Dataset entries

___

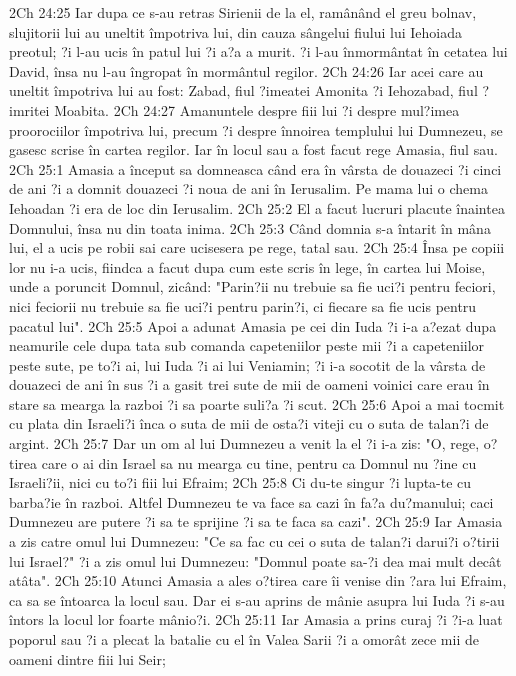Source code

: 2Ch 24:25  Iar dupa ce s-au retras Sirienii de la el, ramânând el greu bolnav, slujitorii lui au uneltit împotriva lui, din cauza sângelui fiului lui Iehoiada preotul; ?i l-au ucis în patul lui ?i a?a a murit. ?i l-au înmormântat în cetatea lui David, însa nu l-au îngropat în mormântul regilor.
2Ch 24:26  Iar acei care au uneltit împotriva lui au fost: Zabad, fiul ?imeatei Amonita ?i Iehozabad, fiul ?imritei Moabita.
2Ch 24:27  Amanuntele despre fiii lui ?i despre mul?imea proorociilor împotriva lui, precum ?i despre înnoirea templului lui Dumnezeu, se gasesc scrise în cartea regilor. Iar în locul sau a fost facut rege Amasia, fiul sau.
2Ch 25:1  Amasia a început sa domneasca când era în vârsta de douazeci ?i cinci de ani ?i a domnit douazeci ?i noua de ani în Ierusalim. Pe mama lui o chema Iehoadan ?i era de loc din Ierusalim.
2Ch 25:2  El a facut lucruri placute înaintea Domnului, însa nu din toata inima.
2Ch 25:3  Când domnia s-a întarit în mâna lui, el a ucis pe robii sai care ucisesera pe rege, tatal sau.
2Ch 25:4  Însa pe copiii lor nu i-a ucis, fiindca a facut dupa cum este scris în lege, în cartea lui Moise, unde a poruncit Domnul, zicând: "Parin?ii nu trebuie sa fie uci?i pentru feciori, nici feciorii nu trebuie sa fie uci?i pentru parin?i, ci fiecare sa fie ucis pentru pacatul lui".
2Ch 25:5  Apoi a adunat Amasia pe cei din Iuda ?i i-a a?ezat dupa neamurile cele dupa tata sub comanda capeteniilor peste mii ?i a capeteniilor peste sute, pe to?i ai, lui Iuda ?i ai lui Veniamin; ?i i-a socotit de la vârsta de douazeci de ani în sus ?i a gasit trei sute de mii de oameni voinici care erau în stare sa mearga la razboi ?i sa poarte suli?a ?i scut.
2Ch 25:6  Apoi a mai tocmit cu plata din Israeli?i înca o suta de mii de osta?i viteji cu o suta de talan?i de argint.
2Ch 25:7  Dar un om al lui Dumnezeu a venit la el ?i i-a zis: "O, rege, o?tirea care o ai din Israel sa nu mearga cu tine, pentru ca Domnul nu ?ine cu Israeli?ii, nici cu to?i fiii lui Efraim;
2Ch 25:8  Ci du-te singur ?i lupta-te cu barba?ie în razboi. Altfel Dumnezeu te va face sa cazi în fa?a du?manului; caci Dumnezeu are putere ?i sa te sprijine ?i sa te faca sa cazi".
2Ch 25:9  Iar Amasia a zis catre omul lui Dumnezeu: "Ce sa fac cu cei o suta de talan?i darui?i o?tirii lui Israel?" ?i a zis omul lui Dumnezeu: "Domnul poate sa-?i dea mai mult decât atâta".
2Ch 25:10  Atunci Amasia a ales o?tirea care îi venise din ?ara lui Efraim, ca sa se întoarca la locul sau. Dar ei s-au aprins de mânie asupra lui Iuda ?i s-au întors la locul lor foarte mânio?i.
2Ch 25:11  Iar Amasia a prins curaj ?i ?i-a luat poporul sau ?i a plecat la batalie cu el în Valea Sarii ?i a omorât zece mii de oameni dintre fiii lui Seir;
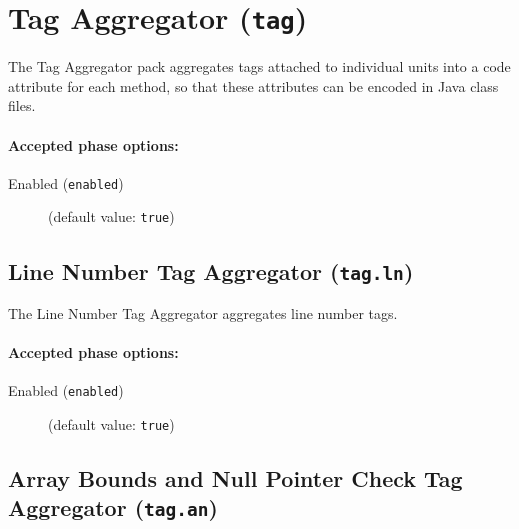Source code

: \documentclass{article}
\begin{document}
\section{Tag Aggregator ({\tt tag})}


\par

The Tag Aggregator pack aggregates tags attached to individual units
into a code attribute for each method, so that these attributes can be
encoded in Java class files.


\paragraph{Accepted phase options:} 

\begin{description}

\item[Enabled ({\tt enabled})]
(default value: {\tt true})






\end{description}

\subsection{Line Number Tag Aggregator ({\tt tag.ln})}


\par

The Line Number Tag Aggregator aggregates line number
tags.


\paragraph{Accepted phase options:} 

\begin{description}

\item[Enabled ({\tt enabled})]
(default value: {\tt true})






\end{description}

\subsection{Array Bounds and Null Pointer Check Tag Aggregator ({\tt tag.an})}


\par
\end{document}
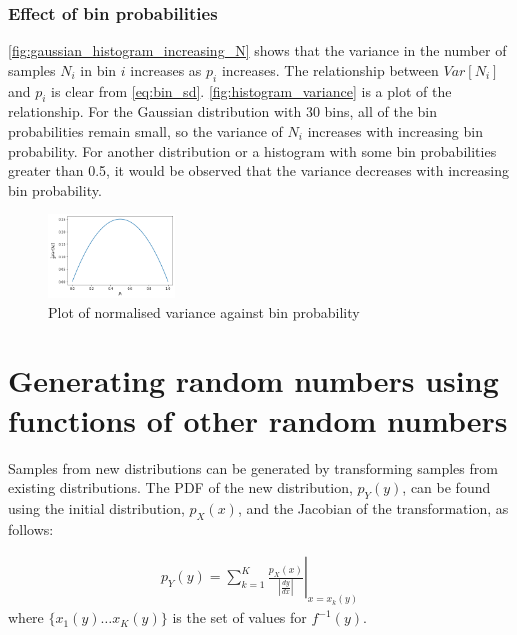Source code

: \documentclass[a4paper]{article}
\begin{document}

\subsubsection{Effect of bin probabilities}
\autoref{fig:gaussian_histogram_increasing_N} shows that the variance in the number of samples $N_i$ in bin $i$
increases as $p_i$ increases.
The relationship between $Var[N_i]$ and $p_i$ is clear from \autoref{eq:bin_sd}. \autoref{fig:histogram_variance} is a
plot of the relationship. For the Gaussian distribution with 30 bins, all of the bin probabilities remain small, so the
variance of $N_i$ increases with increasing bin probability. For another distribution or a histogram with some bin
probabilities greater than 0.5, it would be observed that the variance decreases with increasing bin probability.

\begin{figure}[h]
    \centering
    \includegraphics[width=0.3\textwidth]{figures/histogram_variance.png}
    \caption{Plot of normalised variance against bin probability}
    \label{fig:histogram_variance}
\end{figure}



\section{Generating random numbers using functions of other random numbers}

Samples from new distributions can be generated by transforming samples from existing distributions.
The PDF of the new distribution, $p_Y(y)$, can be found using the initial distribution, $p_X(x)$, and
the Jacobian of the transformation, as follows:

\begin{align*}
    p_Y(y) = \sum_{k=1}^K \left. \frac{p_X(x)}{\left|\frac{dy}{dx}\right|} \right|_{x=x_k(y)}
\end{align*}
where $\{x_1(y) \dots x_K(y)\}$ is the set of values for $f^{-1}(y)$.
\end{document}
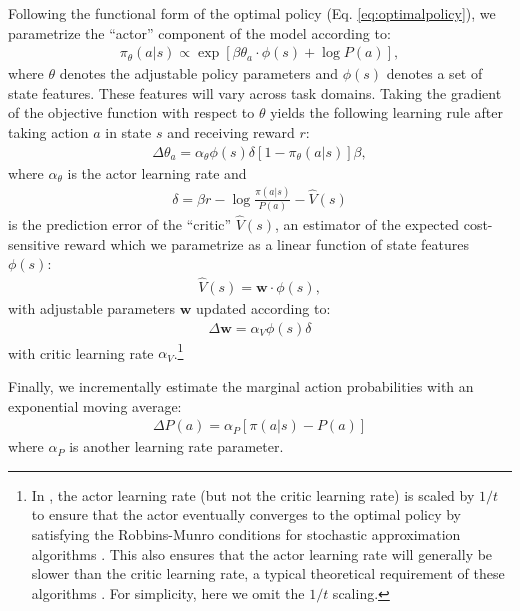 \documentclass[11pt]{article}
\begin{document}
Following the functional form of the optimal policy (Eq. \ref{eq:optimalpolicy}), we parametrize the ``actor'' component of the model according to:
\begin{align}
\pi_\theta(a|s) \propto \exp \left[ \beta \theta_a \cdot \phi(s) + \log P(a) \right],
\end{align}
where $\theta$ denotes the adjustable policy parameters and $\phi(s)$ denotes a set of state features. These features will vary across task domains. Taking the gradient of the objective function with respect to $\theta$ yields the following learning rule after taking action $a$ in state $s$ and receiving reward $r$:
\begin{align}
\Delta \theta_a = \alpha_\theta \phi(s) \delta [1 - \pi_{\theta}(a|s)]\beta,
\end{align}
where $\alpha_\theta$ is the actor learning rate and
\begin{align}
\delta = \beta r -  \log \frac{\pi(a|s)}{P(a)} - \hat{V}(s)
\end{align}
is the prediction error of the ``critic'' $\hat{V}(s)$, an estimator of the expected cost-sensitive reward which we parametrize as a linear function of state features $\phi(s)$:
\begin{align}
    \hat{V}(s)= \mathbf{w} \cdot \phi(s),
\end{align}
with adjustable parameters $\mathbf{w}$ updated according to:
\begin{align}
\Delta \mathbf{w} = \alpha_V \phi(s) \delta
\end{align}
with critic learning rate $\alpha_V$.\footnote{In \citet{gershmanlai20}, the actor learning rate (but not the critic learning rate) is scaled by $1/t$ to ensure that the actor eventually converges to the optimal policy by satisfying the Robbins-Munro conditions for stochastic approximation algorithms \citep{robbins51}. This also ensures that the actor learning rate will generally be slower than the critic learning rate, a typical theoretical requirement of these algorithms \citep{konda00}. For simplicity, here we omit the $1/t$ scaling.}

Finally, we incrementally estimate the marginal action probabilities with an exponential moving average:
\begin{align}
\Delta P(a) = \alpha_P [\pi(a|s) - P(a)]
\end{align}
where $\alpha_P$ is another learning rate parameter.
\end{document}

___

Find all lines holding the word "tags" in the records above and copy them.

ANSWER BOX:
The Tag Aggregator pack aggregates tags attached to individual units
tags.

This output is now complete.